* _Quoted passage_

I entered Blagden Alley looking for food. What I found, instead, was revolution.
Before revolutions come confessions, however. And this:
I am not supposed to write about Rogue 24. The purpose of this blog is to
celebrate the efforts of journeymen cooks and streetfood purveyors who serve
truly delicious, often remarkable food easily within the financial reach of men
and women of the American proletariat working class. Haute cuisine establishments peddling so-called “molecular
gastronomy” to affluent eaters with far, far more sophisticated palates than my
own have strictly been off limits since I started this little binary enterprise
in food writing a year ago, however often I might work with their chefs, or
patronize them myself as eater and enthusiast extraordinaire. The chance encounter with culinary
excellence at a roadside diner whose smoking grill cook is ashing his Pall Mall
into the homefries holds far more excitement and, in my opinion, is vastly more
deserving of celebration than, say, the gastronomy of a three Michelin star
establishment whose excellence is expected and is, after all, a matter of
course.
So why Rogue 24?
Why now? After all the ink
that’s been spilt on the restaurant and its Chef/Operator RJ Cooper, why lift
my own pen and add to the fray?
Because I think RJ’s detractors have gotten him all wrong. I think there has been a fundamental
misreading of Cooper’s personality, his culinary aesthetic, and what Rogue 24
sets out to achieve every time Cooper and his team suit up in their whites. RJ could have dumbed it down. He could have opened a pizzeria. He could have opened a barbeque
joint. With the street cred
surrounding his James Beard Award and all the celebrity chef buzz following his
remarkable appearance on Food Network’s Iron
Chef, RJ could have opened a cupcake stand and made a killing. But he didn’t. Instead, he built one of the finest, most
challenging restaurants in Washington and in one of the most unlikely
places. Cooper clearly endeavored
to reinvent the restaurant experience for Washington eaters, transforming it
into a journey, a thrill ride, while all the time, and with his usual brash, two-fisted
swagger, attempting to create a cuisine that Washingtonians had never before
seen. He tried, as is still
trying, to reinvent the wheel. My
meal at Rogue 24 last year was easily the greatest single meal of my life. Do I say that of Cooper and Rogue 24
simply because I’m just a culinary simpleton from Missouri farm stock too
easily impressed by the dazzle and flash of big-city gastronomy and the cult of
chef celebrity? Maybe. Or do I now sing Rogue’s praises
because I’m a food careerist with over twelve years in the business and maybe,
just maybe, I know what I fuck I’m talking about? Maybe, just maybe, I’ve put in the hard time to know when chef
like Cooper is putting his soul into his work and leading with his heart. What I experienced at Rogue 24 was,
truly, nothing short of transcendent.
More than just a meal; it was an experience, and its why we pay chefs
like RJ Cooper to cook for us, because when they cook as well as RJ does, the
journey can be transformative, and we leave a restaurant like Rogue totally
stuffed, more than a little drunk, and forever changed. Because RJ shows his patrons what new
possibilities in American gastronomy lie in wait, and how thrilling a
restaurant experience can be if the patrons are willing to let go, chill out,
and enjoy the trip.
Another confession.
Chef RJ Cooper.

(Records from a dataset)
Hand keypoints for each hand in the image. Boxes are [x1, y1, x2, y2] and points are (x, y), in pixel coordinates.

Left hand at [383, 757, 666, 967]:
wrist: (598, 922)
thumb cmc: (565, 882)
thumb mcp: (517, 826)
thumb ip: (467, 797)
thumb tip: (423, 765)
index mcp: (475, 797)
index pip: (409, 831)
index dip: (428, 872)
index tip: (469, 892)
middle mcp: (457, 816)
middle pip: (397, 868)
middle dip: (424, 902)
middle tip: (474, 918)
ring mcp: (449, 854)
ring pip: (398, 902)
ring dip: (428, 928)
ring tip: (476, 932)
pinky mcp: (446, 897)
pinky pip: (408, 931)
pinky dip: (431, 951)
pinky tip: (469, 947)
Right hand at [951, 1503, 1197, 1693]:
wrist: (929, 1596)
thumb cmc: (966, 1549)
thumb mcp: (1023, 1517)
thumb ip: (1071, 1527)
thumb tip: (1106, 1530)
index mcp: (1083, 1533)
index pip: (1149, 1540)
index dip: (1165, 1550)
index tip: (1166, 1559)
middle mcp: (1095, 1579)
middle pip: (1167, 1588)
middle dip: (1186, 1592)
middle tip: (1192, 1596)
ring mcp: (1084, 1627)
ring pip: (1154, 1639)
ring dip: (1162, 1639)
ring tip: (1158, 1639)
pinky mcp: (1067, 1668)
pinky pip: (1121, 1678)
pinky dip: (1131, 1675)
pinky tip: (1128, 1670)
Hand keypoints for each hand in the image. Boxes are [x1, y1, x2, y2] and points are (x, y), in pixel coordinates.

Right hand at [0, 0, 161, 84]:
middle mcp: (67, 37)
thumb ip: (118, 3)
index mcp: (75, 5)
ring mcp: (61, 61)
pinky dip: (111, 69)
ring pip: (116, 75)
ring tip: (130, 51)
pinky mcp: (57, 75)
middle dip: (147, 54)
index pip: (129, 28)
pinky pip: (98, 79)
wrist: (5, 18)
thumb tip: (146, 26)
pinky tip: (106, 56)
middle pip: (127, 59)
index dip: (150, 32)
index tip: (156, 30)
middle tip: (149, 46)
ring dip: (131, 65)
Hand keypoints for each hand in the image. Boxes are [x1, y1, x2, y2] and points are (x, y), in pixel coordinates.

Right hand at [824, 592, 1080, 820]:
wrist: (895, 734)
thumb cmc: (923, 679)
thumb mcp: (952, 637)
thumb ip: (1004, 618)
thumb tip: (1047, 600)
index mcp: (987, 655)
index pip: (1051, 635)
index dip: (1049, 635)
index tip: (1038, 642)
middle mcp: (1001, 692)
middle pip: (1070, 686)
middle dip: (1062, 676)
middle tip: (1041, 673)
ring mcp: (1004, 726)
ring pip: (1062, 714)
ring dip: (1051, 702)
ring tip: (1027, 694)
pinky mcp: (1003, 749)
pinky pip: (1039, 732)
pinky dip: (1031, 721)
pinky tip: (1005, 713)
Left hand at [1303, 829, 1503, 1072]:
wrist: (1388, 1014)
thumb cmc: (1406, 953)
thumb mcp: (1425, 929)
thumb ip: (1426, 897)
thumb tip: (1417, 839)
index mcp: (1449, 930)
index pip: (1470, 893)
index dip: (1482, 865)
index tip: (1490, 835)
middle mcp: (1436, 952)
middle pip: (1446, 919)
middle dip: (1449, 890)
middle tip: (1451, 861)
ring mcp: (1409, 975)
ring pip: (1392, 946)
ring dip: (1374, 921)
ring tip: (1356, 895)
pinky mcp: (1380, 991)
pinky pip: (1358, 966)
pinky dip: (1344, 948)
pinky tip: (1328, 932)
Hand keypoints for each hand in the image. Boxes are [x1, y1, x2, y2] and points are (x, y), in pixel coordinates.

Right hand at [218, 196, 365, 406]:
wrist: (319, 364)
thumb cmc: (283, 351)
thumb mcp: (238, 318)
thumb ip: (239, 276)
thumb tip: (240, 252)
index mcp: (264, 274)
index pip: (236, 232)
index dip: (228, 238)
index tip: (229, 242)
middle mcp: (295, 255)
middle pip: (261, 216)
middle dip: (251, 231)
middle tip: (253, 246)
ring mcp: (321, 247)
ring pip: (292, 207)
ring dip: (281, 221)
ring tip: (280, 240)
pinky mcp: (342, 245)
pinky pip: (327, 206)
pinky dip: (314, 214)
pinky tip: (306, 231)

* _Problem set_
1. Answer these questions from the Rogue 24 post:
(a) How long ago did the writer start the blog?
(b) What award gives Cooper his "street cred"?
(c) What farm stock does the writer say he comes from?
2. Extend the post about Rogue 24, starting after "Chef RJ Cooper." and keeping the writer's first-person voice.

* _Solved problems_
1.
(a) A year ago.
(b) The James Beard Award.
(c) Missouri farm stock.

2.
I know the man. I have worked
with him several times over the last few years at fine events in and around the
Washington area. This, however, is
not to suggest we were destined to be pals. If anything, it’s quite the opposite. It means we were initially disposed to
hating each other’s guts in the deep and abiding way dogs hate cats. He was the celebrity chef with the
Beard Award, the awesome motorcycle and the great hair. I was the front-of-house guy only very briefly
famous for a spread done on me in the Washington Post, and whose waiters were going to find a way to fuck RJ’s shit
up. RJ and I have had several
successes together, and maybe, just maybe, RJ has, over the years, found
something to like in me. Our
luncheon for a Spanish/Japanese interest with world-famous chef and three
Michelin star, Basque mac daddy, Juan Marie Arzac, (which I most certainly did not fuck up) comes to mind. But while I have found much to admire in
Cooper, liking the guy does not make me his apologist. I’m not shilling for RJ here to generate
covers for his restaurant, and I’m most certainly not his bitch. RJ can take care of himself. He’s good-looking enough to break
hearts, and big enough to break jaws.
But I believe that beneath all those tattoos and Harley Davidson smoke
and caustic, in-your-face swagger, beats the heart of a poet, a truly nice guy
who just wants to cook for a living and, while at it, change the face of
American gastronomy one perfect bite at a time.
The first element of Rogue’s genius lies in the idea of
removing choice from the restaurant experience. Instead of being handed a leather-bound menu thick as the
Los Angeles phone book, and later in the meal, an equally daunting wine list by
a smirking sommelier, you are, at Rogue, asked to make two choices and two
choices only. They are these: how many courses do you want to eat (a
16-course progression, or the 24-course full monty), and are you drinking
alcohol? That’s it. That’s all you’re asked to decide. And with those decisions made, you are
then invited to relax, sit back and enjoy the magical carpet ride that will,
for the next three hours, take you into a culinary wonderland of startling
textures and flavor pairings so daring that before you know it, dinner at Rogue
has become a rush. It’s as if
adrenaline is the magical, secret ingredient of RJ’s cooking, and it builds,
incrementally, throughout the night, until dinner at Rogue is suddenly more fun
than that time you stole your father’s red convertible to satisfy the pure and
simple wonder of discovering how fast you could go. Eating at Rogue is exactly like that. You don’t exactly know where you’re
going, and you don’t know what’s around the next corner, but you can’t wait to
find out what lies ahead.
Even more central to Rogue’s genius, perhaps, is the idea
for design of the restaurant itself:
heighten the Rogue experience by putting an open kitchen in the middle
of the dining room and having RJ and his team of cooks serve the tables
themselves. Waiters fuck off, who
needs them. If what Food Network
peddles is correlative to food porn, then what Rogue is selling is the chance
for patrons to lube up, put on a jimmy, and join in on the fun. It’s also the area where RJ shines more
brightly than any chef I’ve ever worked with, for without the Food Network
lights and cameras and makeup, there around the kitchen of Rogue, you see how
fucking hard it is to be a chef.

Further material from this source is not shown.